▶ [What you are asked to do]:
Return the full listing word for word, but drop every picture from it.

==*==

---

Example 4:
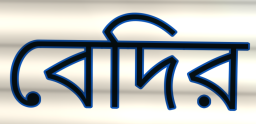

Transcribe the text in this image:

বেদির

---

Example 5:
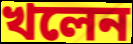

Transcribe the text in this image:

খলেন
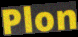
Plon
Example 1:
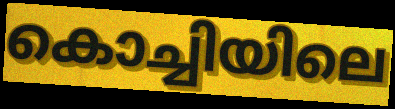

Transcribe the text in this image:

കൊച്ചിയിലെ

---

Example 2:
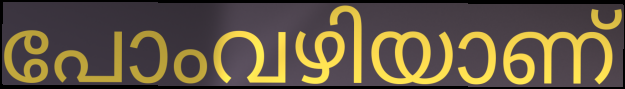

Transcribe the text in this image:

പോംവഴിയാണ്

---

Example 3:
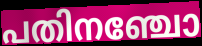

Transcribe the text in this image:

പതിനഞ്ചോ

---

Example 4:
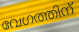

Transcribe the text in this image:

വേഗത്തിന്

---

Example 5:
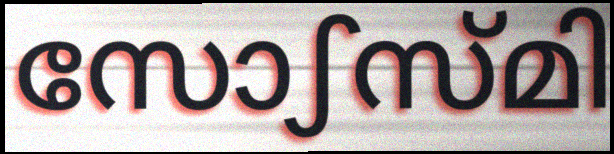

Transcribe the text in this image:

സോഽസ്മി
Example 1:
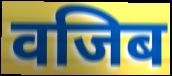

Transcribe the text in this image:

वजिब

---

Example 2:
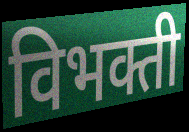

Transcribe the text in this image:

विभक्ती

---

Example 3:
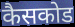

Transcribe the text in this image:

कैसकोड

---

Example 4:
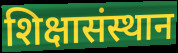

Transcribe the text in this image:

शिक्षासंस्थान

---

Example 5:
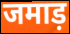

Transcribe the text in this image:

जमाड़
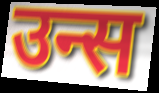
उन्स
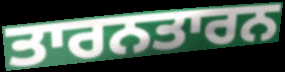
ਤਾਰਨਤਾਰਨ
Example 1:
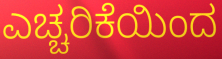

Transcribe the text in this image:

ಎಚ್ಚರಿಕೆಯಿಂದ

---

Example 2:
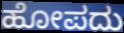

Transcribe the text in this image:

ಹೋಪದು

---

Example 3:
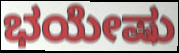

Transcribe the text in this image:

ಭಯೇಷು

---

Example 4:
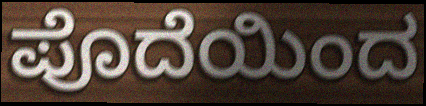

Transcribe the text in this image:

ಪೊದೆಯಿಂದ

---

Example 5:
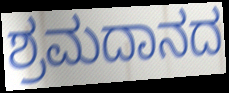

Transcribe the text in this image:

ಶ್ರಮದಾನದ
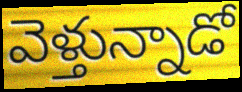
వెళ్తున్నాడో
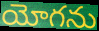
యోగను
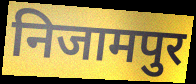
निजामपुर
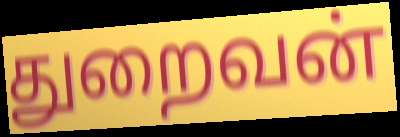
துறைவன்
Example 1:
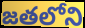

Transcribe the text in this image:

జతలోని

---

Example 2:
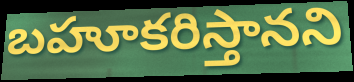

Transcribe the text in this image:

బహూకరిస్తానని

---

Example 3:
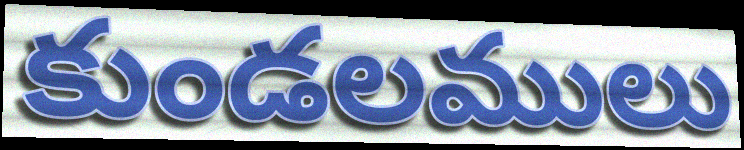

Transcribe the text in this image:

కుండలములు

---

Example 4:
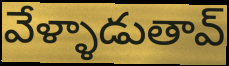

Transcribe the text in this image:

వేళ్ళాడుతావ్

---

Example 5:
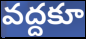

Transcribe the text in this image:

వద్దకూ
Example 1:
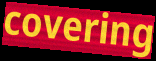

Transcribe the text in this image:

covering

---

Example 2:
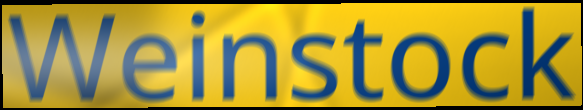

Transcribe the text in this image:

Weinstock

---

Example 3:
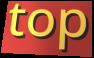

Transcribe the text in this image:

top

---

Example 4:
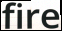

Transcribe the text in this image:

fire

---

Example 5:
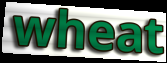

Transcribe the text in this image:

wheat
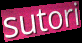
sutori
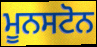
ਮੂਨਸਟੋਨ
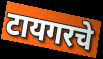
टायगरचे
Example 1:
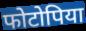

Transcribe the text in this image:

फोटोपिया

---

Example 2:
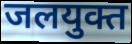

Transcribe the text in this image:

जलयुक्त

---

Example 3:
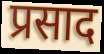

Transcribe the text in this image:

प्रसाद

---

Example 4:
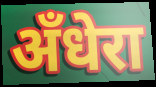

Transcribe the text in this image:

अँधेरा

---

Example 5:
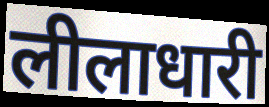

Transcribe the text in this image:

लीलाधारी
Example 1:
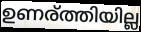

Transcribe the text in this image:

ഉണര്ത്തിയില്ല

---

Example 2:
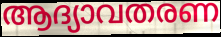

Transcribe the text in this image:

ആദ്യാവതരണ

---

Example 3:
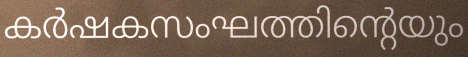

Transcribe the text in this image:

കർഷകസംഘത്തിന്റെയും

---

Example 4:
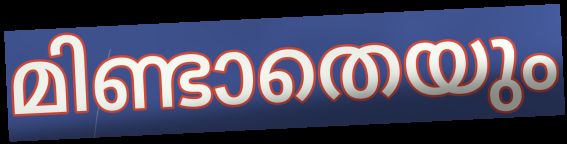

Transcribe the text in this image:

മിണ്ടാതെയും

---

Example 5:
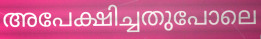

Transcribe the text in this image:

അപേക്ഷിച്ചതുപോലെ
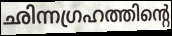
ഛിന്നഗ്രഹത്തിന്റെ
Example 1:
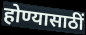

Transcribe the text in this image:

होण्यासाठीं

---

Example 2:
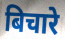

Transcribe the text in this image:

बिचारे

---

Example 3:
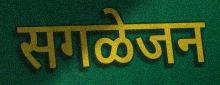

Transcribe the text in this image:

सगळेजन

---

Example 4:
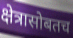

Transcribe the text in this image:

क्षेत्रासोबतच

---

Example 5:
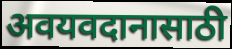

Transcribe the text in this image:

==*==

▶ [Exercise answer]:
---

Example 4:

Transcribe the text in this image:

বেদির

---

Example 5:

Transcribe the text in this image:

খলেন
Plon
Example 1:

Transcribe the text in this image:

കൊച്ചിയിലെ

---

Example 2:

Transcribe the text in this image:

പോംവഴിയാണ്

---

Example 3:

Transcribe the text in this image:

പതിനഞ്ചോ

---

Example 4:

Transcribe the text in this image:

വേഗത്തിന്

---

Example 5:

Transcribe the text in this image:

സോഽസ്മി
Example 1:

Transcribe the text in this image:

वजिब

---

Example 2:

Transcribe the text in this image:

विभक्ती

---

Example 3:

Transcribe the text in this image:

कैसकोड

---

Example 4:

Transcribe the text in this image:

शिक्षासंस्थान

---

Example 5:

Transcribe the text in this image:

जमाड़
उन्स
ਤਾਰਨਤਾਰਨ
Example 1:

Transcribe the text in this image:

ಎಚ್ಚರಿಕೆಯಿಂದ

---

Example 2:

Transcribe the text in this image:

ಹೋಪದು

---

Example 3:

Transcribe the text in this image:

ಭಯೇಷು

---

Example 4:

Transcribe the text in this image:

ಪೊದೆಯಿಂದ

---

Example 5:

Transcribe the text in this image:

ಶ್ರಮದಾನದ
వెళ్తున్నాడో
యోగను
निजामपुर
துறைவன்
Example 1:

Transcribe the text in this image:

జతలోని

---

Example 2:

Transcribe the text in this image:

బహూకరిస్తానని

---

Example 3:

Transcribe the text in this image:

కుండలములు

---

Example 4:

Transcribe the text in this image:

వేళ్ళాడుతావ్

---

Example 5:

Transcribe the text in this image:

వద్దకూ
Example 1:

Transcribe the text in this image:

covering

---

Example 2:

Transcribe the text in this image:

Weinstock

---

Example 3:

Transcribe the text in this image:

top

---

Example 4:

Transcribe the text in this image:

fire

---

Example 5:

Transcribe the text in this image:

wheat
sutori
ਮੂਨਸਟੋਨ
टायगरचे
Example 1:

Transcribe the text in this image:

फोटोपिया

---

Example 2:

Transcribe the text in this image:

जलयुक्त

---

Example 3:

Transcribe the text in this image:

प्रसाद

---

Example 4:

Transcribe the text in this image:

अँधेरा

---

Example 5:

Transcribe the text in this image:

लीलाधारी
Example 1:

Transcribe the text in this image:

ഉണര്ത്തിയില്ല

---

Example 2:

Transcribe the text in this image:

ആദ്യാവതരണ

---

Example 3:

Transcribe the text in this image:

കർഷകസംഘത്തിന്റെയും

---

Example 4:

Transcribe the text in this image:

മിണ്ടാതെയും

---

Example 5:

Transcribe the text in this image:

അപേക്ഷിച്ചതുപോലെ
ഛിന്നഗ്രഹത്തിന്റെ
Example 1:

Transcribe the text in this image:

होण्यासाठीं

---

Example 2:

Transcribe the text in this image:

बिचारे

---

Example 3:

Transcribe the text in this image:

सगळेजन

---

Example 4:

Transcribe the text in this image:

क्षेत्रासोबतच

---

Example 5:

Transcribe the text in this image:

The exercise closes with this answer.